About two weeks ago, I got a telephone call from the manufacturer asking me questions about my usage of the Z-10, whether I liked it or not, and whether I would serve as a reference for the company. I gave them a very positive report and said I would be happy to take calls from their customers once or twice a year.

I like their customer followup. It's a continuation of the attention to detail I saw in the packaging and organization of the equipment when it arrived, and in the setup of the equipment with related instructions.

I used the Z-10 for about an hour today. In Part I, I commented on the difficulty I had in getting the MDA to attach to my mower deck. In part, some of the difficulty had to do with the bolt furnished by the manufacturer that holds down the lip of the plate attached to the MDA. The bolt they provide is superb: but getting the lip of the plate in place and then getting that bolt through the loopholes of the mower deck deflector loopholes in the deck is a bear. The solution today? I used the original bolt that holds in the deflector shield for my tractor instead of the one provided by the manufacturer. This solution was faster.

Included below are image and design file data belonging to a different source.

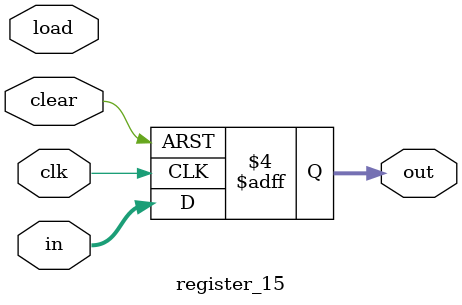
<source format=v>
module register_15 # (parameter N = 8)
	(input clk,
	 input [N-1:0] in,
    output reg [N-1:0] out,
    input load,
    input clear
    );
	 always @ (posedge clk or posedge clear)
		if (clear)		out <= 0;
		else if (load)	out <= in;
		else			out <= in;
endmodule
</source>
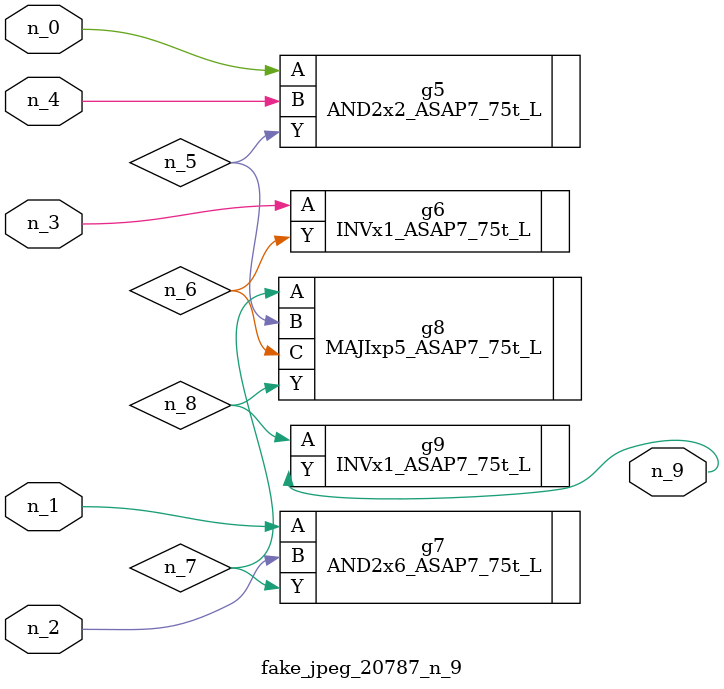
<source format=v>
module fake_jpeg_20787_n_9 (n_3, n_2, n_1, n_0, n_4, n_9);

input n_3;
input n_2;
input n_1;
input n_0;
input n_4;

output n_9;

wire n_8;
wire n_6;
wire n_5;
wire n_7;

AND2x2_ASAP7_75t_L g5 ( 
.A(n_0),
.B(n_4),
.Y(n_5)
);

INVx1_ASAP7_75t_L g6 ( 
.A(n_3),
.Y(n_6)
);

AND2x6_ASAP7_75t_L g7 ( 
.A(n_1),
.B(n_2),
.Y(n_7)
);

MAJIxp5_ASAP7_75t_L g8 ( 
.A(n_7),
.B(n_5),
.C(n_6),
.Y(n_8)
);

INVx1_ASAP7_75t_L g9 ( 
.A(n_8),
.Y(n_9)
);


endmodule
</source>
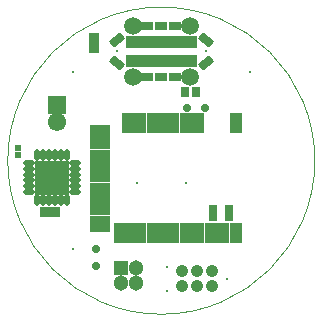
<source format=gts>
G04*
G04 #@! TF.GenerationSoftware,Altium Limited,Altium Designer,19.0.14 (431)*
G04*
G04 Layer_Color=8388736*
%FSLAX25Y25*%
%MOIN*%
G70*
G01*
G75*
%ADD14C,0.00050*%
%ADD31C,0.02769*%
%ADD32C,0.04198*%
%ADD33O,0.03950X0.01784*%
%ADD34O,0.01784X0.03950*%
%ADD35R,0.11351X0.11351*%
%ADD36R,0.02769X0.05524*%
%ADD37R,0.04343X0.07099*%
%ADD38R,0.02769X0.07099*%
%ADD39R,0.07099X0.02769*%
%ADD40R,0.03123X0.03241*%
G04:AMPARAMS|DCode=41|XSize=48.55mil|YSize=27.69mil|CornerRadius=0mil|HoleSize=0mil|Usage=FLASHONLY|Rotation=141.000|XOffset=0mil|YOffset=0mil|HoleType=Round|Shape=Rectangle|*
%AMROTATEDRECTD41*
4,1,4,0.02758,-0.00452,0.01015,-0.02604,-0.02758,0.00452,-0.01015,0.02604,0.02758,-0.00452,0.0*
%
%ADD41ROTATEDRECTD41*%

%ADD42R,0.01981X0.04147*%
%ADD43R,0.04028X0.02965*%
G04:AMPARAMS|DCode=44|XSize=48.55mil|YSize=27.69mil|CornerRadius=0mil|HoleSize=0mil|Usage=FLASHONLY|Rotation=219.000|XOffset=0mil|YOffset=0mil|HoleType=Round|Shape=Rectangle|*
%AMROTATEDRECTD44*
4,1,4,0.01015,0.02604,0.02758,0.00452,-0.01015,-0.02604,-0.02758,-0.00452,0.01015,0.02604,0.0*
%
%ADD44ROTATEDRECTD44*%

%ADD45R,0.03241X0.03398*%
%ADD46R,0.02375X0.01981*%
%ADD47R,0.03398X0.03241*%
%ADD48C,0.00800*%
%ADD49R,0.06115X0.06115*%
%ADD50C,0.06115*%
%ADD51C,0.05131*%
%ADD52R,0.05131X0.05131*%
%ADD53C,0.05918*%
D14*
X51181Y0D02*
G03*
X51181Y0I-51181J0D01*
G01*
D31*
X8650Y17717D02*
D03*
X-21654Y-29528D02*
D03*
Y-35039D02*
D03*
X14567Y17717D02*
D03*
D32*
X6811Y-41870D02*
D03*
Y-36870D02*
D03*
X11811Y-41870D02*
D03*
Y-36870D02*
D03*
X16811Y-41870D02*
D03*
Y-36870D02*
D03*
D33*
X-28839Y-10531D02*
D03*
Y-8563D02*
D03*
Y-689D02*
D03*
Y-4626D02*
D03*
Y-2657D02*
D03*
Y-6594D02*
D03*
X-43996Y-10531D02*
D03*
Y-8563D02*
D03*
Y-2657D02*
D03*
Y-6594D02*
D03*
Y-4626D02*
D03*
Y-689D02*
D03*
D34*
X-31496Y-13189D02*
D03*
X-33465Y1969D02*
D03*
X-31496D02*
D03*
X-39370Y-13189D02*
D03*
X-41339D02*
D03*
X-33465D02*
D03*
X-37402D02*
D03*
X-35433D02*
D03*
Y1969D02*
D03*
X-37402D02*
D03*
X-41339D02*
D03*
X-39370D02*
D03*
D35*
X-36417Y-5610D02*
D03*
D36*
X17126Y-17323D02*
D03*
X22638D02*
D03*
D37*
X24803Y-24213D02*
D03*
Y12402D02*
D03*
D38*
X21260Y-24213D02*
D03*
X18504D02*
D03*
X15748D02*
D03*
X12992D02*
D03*
X10236D02*
D03*
X7480D02*
D03*
X4724D02*
D03*
X1969D02*
D03*
X-787D02*
D03*
X-3543D02*
D03*
X-6299D02*
D03*
X-9055D02*
D03*
X-11811D02*
D03*
X-14567D02*
D03*
X-11811Y12402D02*
D03*
X-9055D02*
D03*
X-6299D02*
D03*
X-3543D02*
D03*
X-787D02*
D03*
X1969D02*
D03*
X4724D02*
D03*
X7480D02*
D03*
X10236D02*
D03*
X12992D02*
D03*
D39*
X-20276Y-22441D02*
D03*
Y-19685D02*
D03*
Y-16929D02*
D03*
Y-14173D02*
D03*
Y-11417D02*
D03*
Y-8661D02*
D03*
Y-5906D02*
D03*
Y-3150D02*
D03*
Y-394D02*
D03*
Y2362D02*
D03*
Y5118D02*
D03*
Y7874D02*
D03*
Y10630D02*
D03*
D40*
X11634Y22835D02*
D03*
X8051D02*
D03*
D41*
X-14842Y32480D02*
D03*
X14842Y40354D02*
D03*
D42*
X-10827Y33150D02*
D03*
X-6890D02*
D03*
X-8858D02*
D03*
X-2953D02*
D03*
X-4921D02*
D03*
X-8858Y39685D02*
D03*
X-10827D02*
D03*
X-6890D02*
D03*
X-4921D02*
D03*
X-2953D02*
D03*
X-984Y33150D02*
D03*
X984D02*
D03*
X2953D02*
D03*
X6890D02*
D03*
X4921D02*
D03*
X8858D02*
D03*
X10827D02*
D03*
X-984Y39685D02*
D03*
X984D02*
D03*
X2953D02*
D03*
X4921D02*
D03*
X10827D02*
D03*
X6890D02*
D03*
X8858D02*
D03*
D43*
X0Y27953D02*
D03*
X-4724D02*
D03*
X0Y44882D02*
D03*
X-4724D02*
D03*
X4724Y27953D02*
D03*
Y44882D02*
D03*
D44*
X-14842Y40354D02*
D03*
X14842Y32480D02*
D03*
D45*
X-22343Y41004D02*
D03*
Y37539D02*
D03*
D46*
X-47638Y1974D02*
D03*
Y4336D02*
D03*
D47*
X-35433Y-17165D02*
D03*
X-38898D02*
D03*
D48*
X8268Y-7283D02*
D03*
X-8268D02*
D03*
X1811Y-35370D02*
D03*
Y-43370D02*
D03*
X21811Y-39370D02*
D03*
X-14764Y36417D02*
D03*
X14764D02*
D03*
X29528Y29528D02*
D03*
X-29528D02*
D03*
Y-29528D02*
D03*
D49*
X-34646Y18701D02*
D03*
D50*
Y12795D02*
D03*
D51*
X-8327Y-40689D02*
D03*
X-13327D02*
D03*
X-8327Y-35689D02*
D03*
D52*
X-13327D02*
D03*
D53*
X-9449Y27953D02*
D03*
Y44882D02*
D03*
X9449Y27953D02*
D03*
Y44882D02*
D03*
M02*

</source>
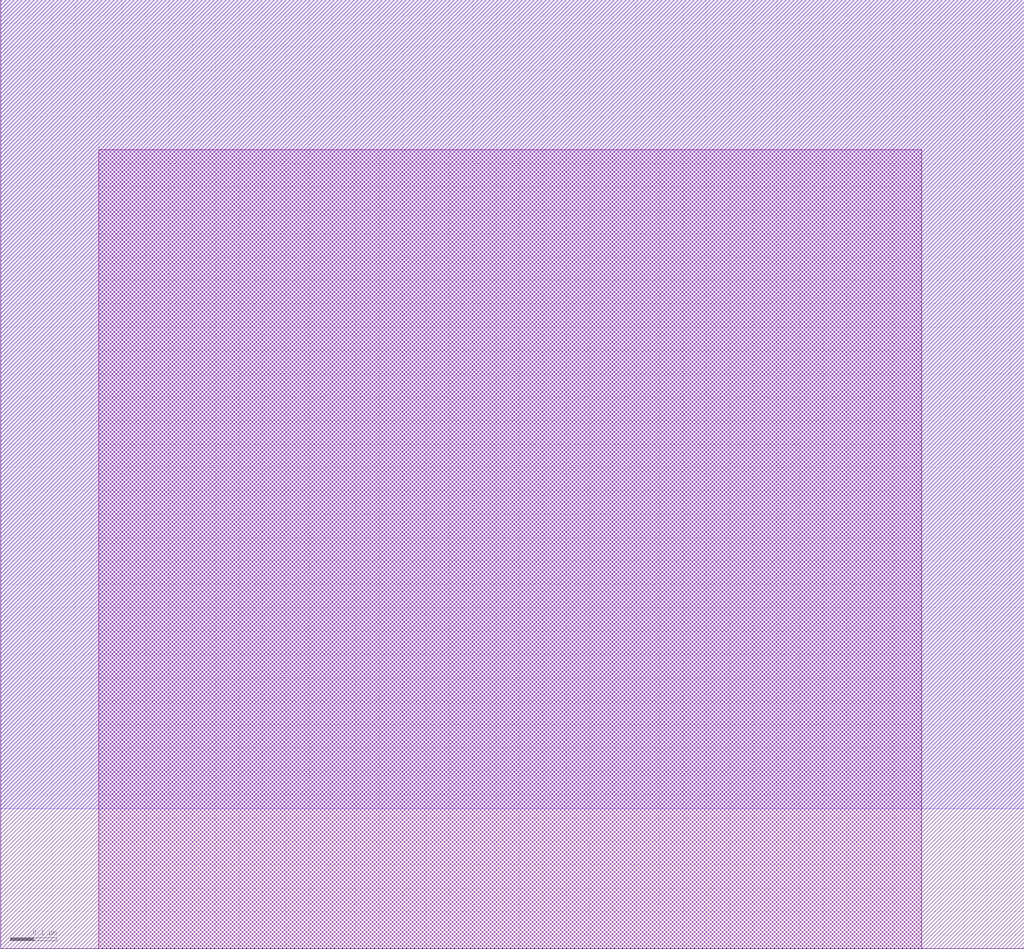
<source format=lef>
VERSION 5.7 ;
  NOWIREEXTENSIONATPIN ON ;
  DIVIDERCHAR "/" ;
  BUSBITCHARS "[]" ;
UNITS
  DATABASE MICRONS 200 ;
END UNITS

LAYER via2
  TYPE CUT ;
END via2

LAYER via
  TYPE CUT ;
END via

LAYER nwell
  TYPE MASTERSLICE ;
END nwell

LAYER via3
  TYPE CUT ;
END via3

LAYER pwell
  TYPE MASTERSLICE ;
END pwell

LAYER via4
  TYPE CUT ;
END via4

LAYER mcon
  TYPE CUT ;
END mcon

LAYER met6
  TYPE ROUTING ;
  WIDTH 0.030000 ;
  SPACING 0.040000 ;
  DIRECTION HORIZONTAL ;
END met6

LAYER met1
  TYPE ROUTING ;
  WIDTH 0.140000 ;
  SPACING 0.140000 ;
  DIRECTION HORIZONTAL ;
END met1

LAYER met3
  TYPE ROUTING ;
  WIDTH 0.300000 ;
  SPACING 0.300000 ;
  DIRECTION HORIZONTAL ;
END met3

LAYER met2
  TYPE ROUTING ;
  WIDTH 0.140000 ;
  SPACING 0.140000 ;
  DIRECTION HORIZONTAL ;
END met2

LAYER met4
  TYPE ROUTING ;
  WIDTH 0.300000 ;
  SPACING 0.300000 ;
  DIRECTION HORIZONTAL ;
END met4

LAYER met5
  TYPE ROUTING ;
  WIDTH 1.600000 ;
  SPACING 1.600000 ;
  DIRECTION HORIZONTAL ;
END met5

LAYER li1
  TYPE ROUTING ;
  WIDTH 0.170000 ;
  SPACING 0.170000 ;
  DIRECTION HORIZONTAL ;
END li1

MACRO sky130_hilas_pFETmirror
  CLASS BLOCK ;
  FOREIGN sky130_hilas_pFETmirror ;
  ORIGIN 0.610 -0.820 ;
  SIZE 2.190 BY 2.030 ;
  OBS
      LAYER nwell ;
        RECT -0.610 1.120 1.580 2.850 ;
      LAYER li1 ;
        RECT -0.400 0.820 1.360 2.530 ;
  END
END sky130_hilas_pFETmirror
END LIBRARY


</source>
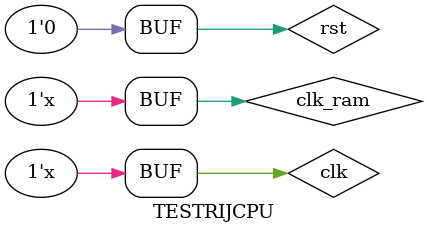
<source format=v>
`timescale 1ns / 1ps


module TESTRIJCPU;

	// Inputs
	reg clk;
	reg clk_ram;
	reg rst;

	// Outputs
	wire [31:0] ALU_F;
	wire FR_ZF;
	wire FR_OF;
	wire [31:0] A, B;
	wire [31:0] Mem_R_Data;
	wire [6:0] MW;
	wire [31:0] PC;

	// Instantiate the Unit Under Test (UUT)
	RIJCPU uut (
		.clk(clk), 
		.clk_ram(clk_ram), 
		.rst(rst), 
		.ALU_F(ALU_F), 
		.FR_ZF(FR_ZF), 
		.FR_OF(FR_OF), 
		.A(A),
		.B(B),
		.MW(MW),
		.Mem_R_Data(Mem_R_Data),
		.PC(PC)
	);
	always #4 clk = ~clk;
	always #1 clk_ram = ~clk_ram;
	initial begin
		// Initialize Inputs
		clk = 0;
		clk_ram = 0;
		rst = 0;
	
		// Wait 100 ns for global reset to finish
		#4;
		rst = 1;
        
		#4;
		rst = 0;
	end
      
endmodule


</source>
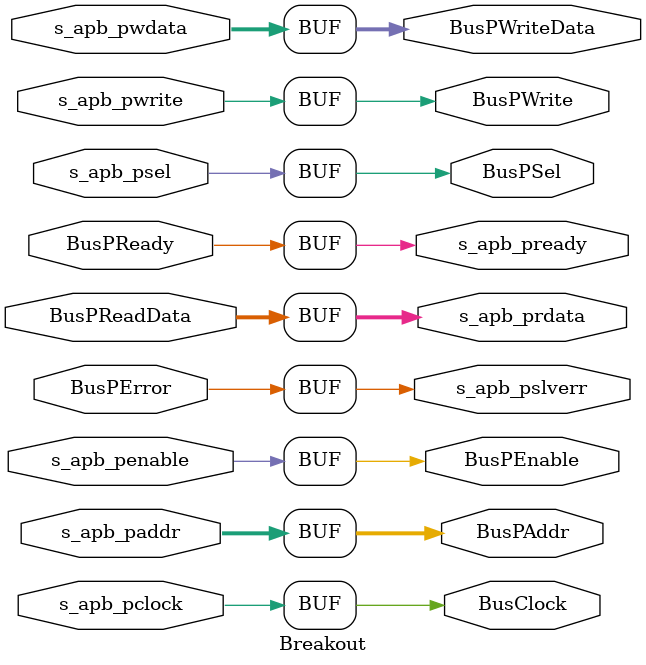
<source format=v>

module Breakout (
    s_apb_pclock, s_apb_paddr, s_apb_pwdata, s_apb_prdata, 
    s_apb_pwrite, s_apb_pready, 
    s_apb_penable, s_apb_psel, s_apb_pslverr,

    BusClock, BusPAddr, BusPWriteData, BusPReadData, 
    BusPWrite, BusPReady, 
    BusPEnable, BusPSel, BusPError
);
    input s_apb_pclock;
    input [31:0] s_apb_paddr, s_apb_pwdata;
    output [31:0] s_apb_prdata;
    input s_apb_pwrite;
    output s_apb_pready;
    input s_apb_penable, s_apb_psel;
    output s_apb_pslverr;

    output BusClock;
    output [31:0] BusPAddr, BusPWriteData;
    input [31:0] BusPReadData;
    output BusPWrite;
    input BusPReady;
    output BusPEnable, BusPSel;
    input BusPError;
    
    assign BusClock = s_apb_pclock;
    assign BusPAddr = s_apb_paddr;
    assign BusPWriteData = s_apb_pwdata;
    assign s_apb_prdata = BusPReadData;
    assign BusPWrite = s_apb_pwrite;
    assign s_apb_pready = BusPReady;
    assign BusPEnable = s_apb_penable;
    assign BusPSel = s_apb_psel;
    assign s_apb_pslverr = BusPError;

endmodule
</source>
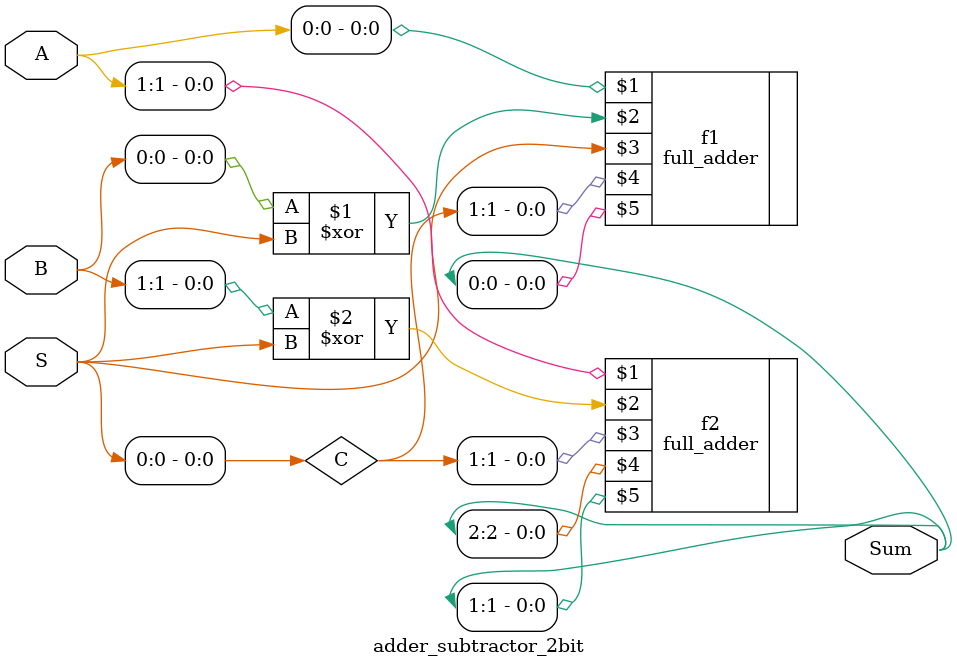
<source format=v>
`timescale 1ns / 1ps
module adder_subtractor_2bit(
 S,
 A,
 B,
 Sum);
input S;
input [1:0] A;
input [1:0] B;
output [2:0] Sum;
wire [1:0] C;
assign C[0]=S;
full_adder f1(A[0],B[0]^S,C[0],C[1],Sum[0]);
full_adder f2(A[1],B[1]^S,C[1],Sum[2],Sum[1]);
endmodule

</source>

Remember, you can't mow your lawn with their MDA attached: grass will blow all over you. So you have to take the MDA off and on every time you want to use the Z-10 UNLESS all you want to do is use the estate vacuum hose. 

I vacuumed for about 30 minutes. All of a sudden, debris from the vacuum motor were flying all around me. The metal ring inside the intake port for the collector bag fell out. 
The solution: it's an easy fix; loosen the screw for the metal band fastener, reinsert it, and tighten.
The lesson learned: Check the tightness of this port loop before using the Z-10. I didn't as I assumed it came from the manufacturer tightened down as appropriate.

The remaining task I have with this unit is installing and using the power lift motor and breaking it down for storage. I'll report on these issues separately.


----------



## wjjones (May 28, 2010)

Thankyou for the input there where a few that had concerns about the product, and the cost... if it was worth the investment.. How good of a warranty does it have, tech support, customer service, and etc??


----------



## talkin (Apr 9, 2011)

*Response*

I can't comment on technical support thus far as I haven't had any problems they I haven't been able to resolve. The customer service has been excellent. The cost is what it is. I think the product is over-priced, but, thus far, it does the job I bought it for and seems to work well and seems to be a quality piece of equipment.

Thank you for the input there where a few that had concerns about the product, and the cost... if it was worth the investment.. How good of a warranty does it have, tech support, customer service, and etc??[/QUOTE]


----------